Enough for him to attend a Monmouth College event in Arizona, where he remembers meeting alumni such as Fred Wackerle ’61 and Andrew Kerr ’73. That, in turn, led him to fly to the Midwest to check out Monmouth.

“If I was going to go to college, this was the place I was going to go. … The College looked at my background more holistically. They took a chance on me.” Daniel Kane

“One big thing I’ve always done is say ‘Yes’ to new things,” said Kane, whose visit was in the spring. “When I got to campus, I had never seen so much green in my entire life.”

Eventually, after weighing the “stark contrast” of the personal attention he received at Monmouth with being lost in the system at the University of Arizona, Kane decided: “If I was going to go to college, this was the place I was going to go. … The College looked at my background more holistically. They took a chance on me.”

The ‘aha moment’

Kane had two game plans for how the next four years might unfold. He’d enjoyed his advanced placement economics class at Pueblo – with a teacher who’d heard of Monmouth – and he also considered engineering, even though the College didn’t offer it as a major as it does today. Then came an “aha moment.”

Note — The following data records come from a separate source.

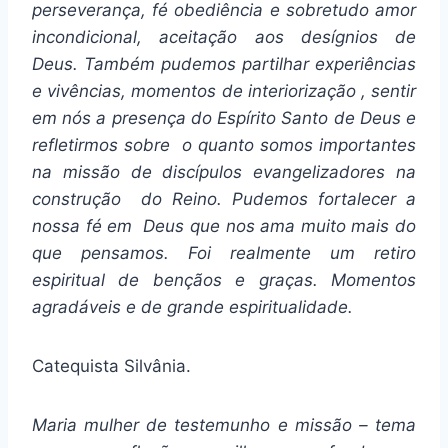
perseverança, fé obediência e sobretudo amor
incondicional, aceitação aos desígnios de
Deus. Também pudemos partilhar experiências
e vivências, momentos de interiorização , sentir
em nós a presença do Espírito Santo de Deus e
refletirmos sobre o quanto somos importantes
na missão de discípulos evangelizadores na
construção do Reino. Pudemos fortalecer a
nossa fé em Deus que nos ama muito mais do
que pensamos. Foi realmente um retiro
espiritual de bençãos e graças. Momentos
agradáveis e de grande espiritualidade.
Catequista Silvânia.
Maria mulher de testemunho e missão – tema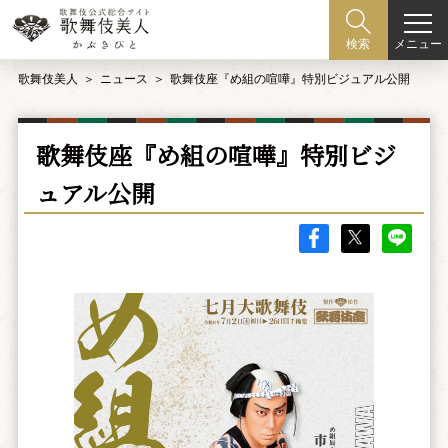
メニュー
検索
歌舞伎美人
ニュース
歌舞伎座『め組の喧嘩』特別ビジュアル公開
歌舞伎座『め組の喧嘩』特別ビジ
ュアル公開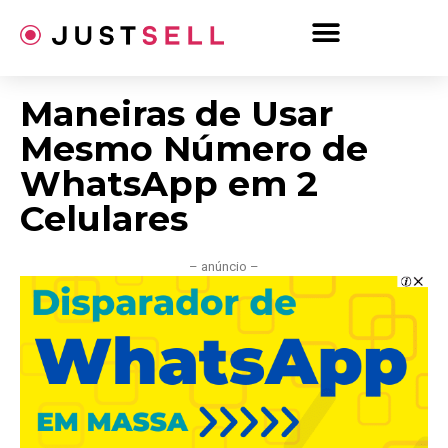
Ir
para
o
conteúdo
Maneiras de Usar
Mesmo Número de
WhatsApp em 2
Celulares
– anúncio –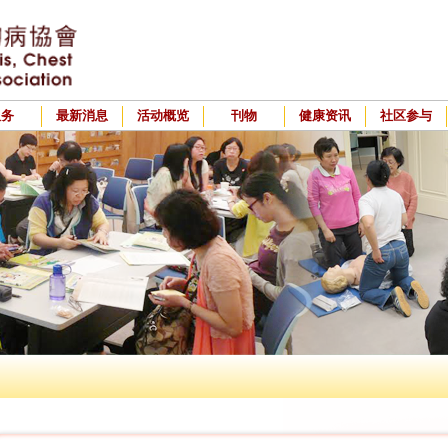
服务
最新消息
活动概览
刊物
健康资讯
社区参与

“The big, big turning point was taking ‘Econometrics’ with Wendi (Bolon),” said Kane. “That’s when I saw the application of economics. That turned on a light for me. It was a game-changer.”

“The big, big turning point was taking ‘Econometrics’ with Wendi (Bolon). That’s when I saw the application of economics. That turned on a light for me. It was a game-changer.” Daniel Kane

“Econometrics” flipped his academic switch, and another transformation came through his involvement with Phi Delta Theta fraternity, which he said “gave me a lot of access to other people that I just wouldn’t have met otherwise. It helped me get out of my shell.”

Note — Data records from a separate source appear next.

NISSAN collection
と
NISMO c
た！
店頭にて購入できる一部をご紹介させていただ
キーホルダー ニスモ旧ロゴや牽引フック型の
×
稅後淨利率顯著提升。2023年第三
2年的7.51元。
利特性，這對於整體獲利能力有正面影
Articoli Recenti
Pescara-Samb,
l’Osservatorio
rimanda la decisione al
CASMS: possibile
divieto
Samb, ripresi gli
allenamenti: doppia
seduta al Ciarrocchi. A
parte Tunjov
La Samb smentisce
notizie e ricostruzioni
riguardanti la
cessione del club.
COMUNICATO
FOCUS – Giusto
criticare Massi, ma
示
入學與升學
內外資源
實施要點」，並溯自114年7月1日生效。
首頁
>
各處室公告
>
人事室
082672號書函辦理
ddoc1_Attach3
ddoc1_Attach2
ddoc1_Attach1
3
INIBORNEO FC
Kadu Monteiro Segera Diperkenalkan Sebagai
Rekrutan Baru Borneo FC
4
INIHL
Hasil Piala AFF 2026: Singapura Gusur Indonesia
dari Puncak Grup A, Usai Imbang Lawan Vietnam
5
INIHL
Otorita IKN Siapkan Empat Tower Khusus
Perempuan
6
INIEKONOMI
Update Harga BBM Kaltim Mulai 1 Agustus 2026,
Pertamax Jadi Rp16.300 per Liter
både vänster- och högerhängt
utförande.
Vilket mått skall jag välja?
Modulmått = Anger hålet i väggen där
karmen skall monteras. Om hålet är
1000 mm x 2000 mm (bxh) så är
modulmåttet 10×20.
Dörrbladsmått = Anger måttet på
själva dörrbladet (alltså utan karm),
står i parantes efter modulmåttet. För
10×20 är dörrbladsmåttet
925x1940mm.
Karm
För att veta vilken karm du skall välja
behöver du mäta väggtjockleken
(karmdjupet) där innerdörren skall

Kane also served as a resident assistant in two halls before graduating a semester early in December 2012.

‘Some kind of wizard’

With a bachelor’s degree in economics and business administration in hand, the idea of Kane as a professor was more believable, but there were still a lot of hurdles to clear. In Tucson, he sold insurance, made great friends while working at Arby’s and held a few accounts receivable positions – including one at Mr. Car Wash.

At a temp position, his employer looked at him like “I was some kind of a wizard,” after he used his Monmouth training in Excel to complete in the span of one morning a task that had been taking two weeks.

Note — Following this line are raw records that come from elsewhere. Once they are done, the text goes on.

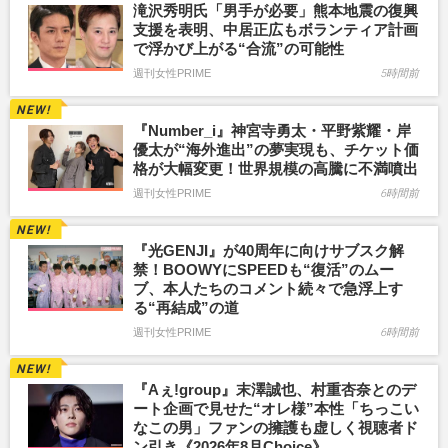
滝沢秀明氏「男手が必要」熊本地震の復興
支援を表明、中居正広もボランティア計画
で浮かび上がる“合流”の可能性
週刊女性PRIME
5時間前
『Number_i』神宮寺勇太・平野紫耀・岸
優太が“海外進出”の夢実現も、チケット価
格が大幅変更！世界規模の高騰に不満噴出
週刊女性PRIME
6時間前
『光GENJI』が40周年に向けサブスク解
禁！BOOWYにSPEEDも“復活”のムー
ブ、本人たちのコメント続々で急浮上す
る“再結成”の道
週刊女性PRIME
6時間前
『Aぇ!group』末澤誠也、村重杏奈とのデ
ート企画で見せた“オレ様”本性「ちっこい
なこの男」ファンの擁護も虚しく視聴者ド
ン引き《2026年8月Choice》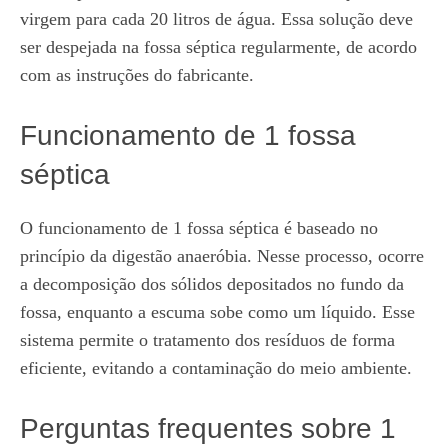
virgem para cada 20 litros de água. Essa solução deve
ser despejada na fossa séptica regularmente, de acordo
com as instruções do fabricante.
Funcionamento de 1 fossa
séptica
O funcionamento de 1 fossa séptica é baseado no
princípio da digestão anaeróbia. Nesse processo, ocorre
a decomposição dos sólidos depositados no fundo da
fossa, enquanto a escuma sobe como um líquido. Esse
sistema permite o tratamento dos resíduos de forma
eficiente, evitando a contaminação do meio ambiente.
Perguntas frequentes sobre 1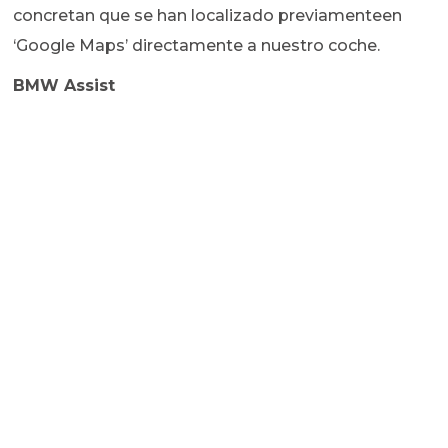
concretan que se han localizado previamenteen
‘Google Maps’ directamente a nuestro coche.
BMW Assist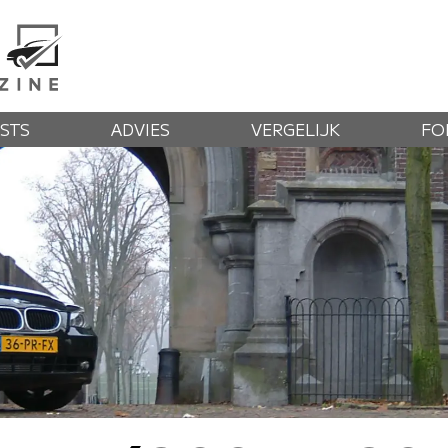
STS
ADVIES
VERGELIJK
FO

In the meantime, Kane had landed a position as a remedial math tutor at Pima Community College, which has an enrollment of approximately 20,000 students. It eventually resulted in him teaching the subject there.

“I really enjoyed it,” he said. “That’s what got it in my head to get my master’s. It was a pivotal step for me.”

To do so, he came back to the area, studying at Western Illinois University and completing his degree in 2016.

Kane ultimately made his second connection with Monmouth in 2019 after seeing a posting for an economics professor on the College website. He reached out to Bolon and secured a one-year adjunct position.

Since joining the faculty, the COVID pandemic and Kane’s willingness to stay on during what has become a difficult time for hiring in education has helped him turn that original one-year gig into four. As he likes to say, he’s entering his senior year of teaching at Monmouth.

What comes next after his second experience as a Monmouth senior? Pursuing his doctorate is a possibility, but so is staying in Monmouth, along with his new bride, Erin. The couple was married in June.

“I don’t know what the future holds,” said Kane, “but I’ve loved working here, helping out my alma mater.”